[Task inputs — start]

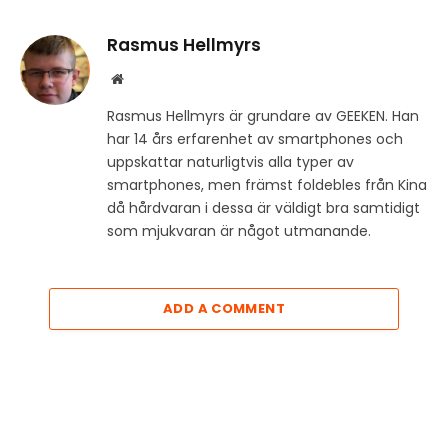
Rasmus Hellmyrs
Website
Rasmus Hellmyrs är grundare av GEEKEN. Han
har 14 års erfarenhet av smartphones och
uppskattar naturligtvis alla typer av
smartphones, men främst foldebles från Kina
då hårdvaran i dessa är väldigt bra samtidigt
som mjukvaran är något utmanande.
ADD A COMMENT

[Task inputs — finish]
[Task inputs — start]

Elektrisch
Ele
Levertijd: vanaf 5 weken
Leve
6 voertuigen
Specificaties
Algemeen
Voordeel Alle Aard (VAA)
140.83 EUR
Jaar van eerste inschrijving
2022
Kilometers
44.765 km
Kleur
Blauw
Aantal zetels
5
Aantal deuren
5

[Task inputs — finish]

To-do item: Among the records above, extract exactly the lines from the line with "uppskattar naturligtvis alla typer av" to the line with "ADD A COMMENT", both lines included, and leave out the rest.

Response for this exercise:
uppskattar naturligtvis alla typer av
smartphones, men främst foldebles från Kina
då hårdvaran i dessa är väldigt bra samtidigt
som mjukvaran är något utmanande.
ADD A COMMENT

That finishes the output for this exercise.